Data for analysis —
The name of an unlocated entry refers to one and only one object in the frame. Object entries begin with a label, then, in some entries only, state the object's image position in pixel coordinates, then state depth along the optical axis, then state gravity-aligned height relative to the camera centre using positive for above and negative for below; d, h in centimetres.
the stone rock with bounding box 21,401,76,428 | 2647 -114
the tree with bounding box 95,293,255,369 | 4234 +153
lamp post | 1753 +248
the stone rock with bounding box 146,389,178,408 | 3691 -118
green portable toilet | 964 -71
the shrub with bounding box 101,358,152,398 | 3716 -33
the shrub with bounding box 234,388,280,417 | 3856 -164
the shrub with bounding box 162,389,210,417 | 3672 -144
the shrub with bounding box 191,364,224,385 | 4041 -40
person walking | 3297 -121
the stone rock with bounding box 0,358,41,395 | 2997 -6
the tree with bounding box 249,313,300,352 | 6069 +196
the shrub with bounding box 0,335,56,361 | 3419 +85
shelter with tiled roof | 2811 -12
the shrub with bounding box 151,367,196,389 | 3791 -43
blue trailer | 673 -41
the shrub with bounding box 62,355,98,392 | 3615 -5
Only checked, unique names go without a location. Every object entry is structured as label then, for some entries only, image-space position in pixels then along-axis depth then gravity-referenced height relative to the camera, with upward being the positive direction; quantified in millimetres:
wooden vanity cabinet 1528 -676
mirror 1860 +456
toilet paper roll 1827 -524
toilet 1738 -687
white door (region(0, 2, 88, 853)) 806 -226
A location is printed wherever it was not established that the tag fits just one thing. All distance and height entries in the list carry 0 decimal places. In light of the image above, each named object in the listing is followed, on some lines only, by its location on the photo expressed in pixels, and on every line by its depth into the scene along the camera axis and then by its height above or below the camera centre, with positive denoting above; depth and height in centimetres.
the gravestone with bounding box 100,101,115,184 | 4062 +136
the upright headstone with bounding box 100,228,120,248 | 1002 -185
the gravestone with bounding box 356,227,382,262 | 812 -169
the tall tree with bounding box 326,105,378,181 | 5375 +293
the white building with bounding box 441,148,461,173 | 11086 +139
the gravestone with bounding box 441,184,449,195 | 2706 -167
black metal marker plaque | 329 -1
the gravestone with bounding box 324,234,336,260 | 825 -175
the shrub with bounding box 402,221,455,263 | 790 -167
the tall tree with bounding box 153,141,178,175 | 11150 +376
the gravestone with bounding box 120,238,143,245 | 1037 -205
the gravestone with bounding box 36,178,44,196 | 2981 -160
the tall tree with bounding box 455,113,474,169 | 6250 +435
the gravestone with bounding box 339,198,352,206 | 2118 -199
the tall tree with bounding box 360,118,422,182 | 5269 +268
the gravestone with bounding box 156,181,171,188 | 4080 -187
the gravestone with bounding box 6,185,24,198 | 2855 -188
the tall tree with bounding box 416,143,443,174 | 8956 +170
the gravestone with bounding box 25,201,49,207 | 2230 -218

What you need to do —
Provide solely the number of lines in the listing that contain "below".

Task response —
2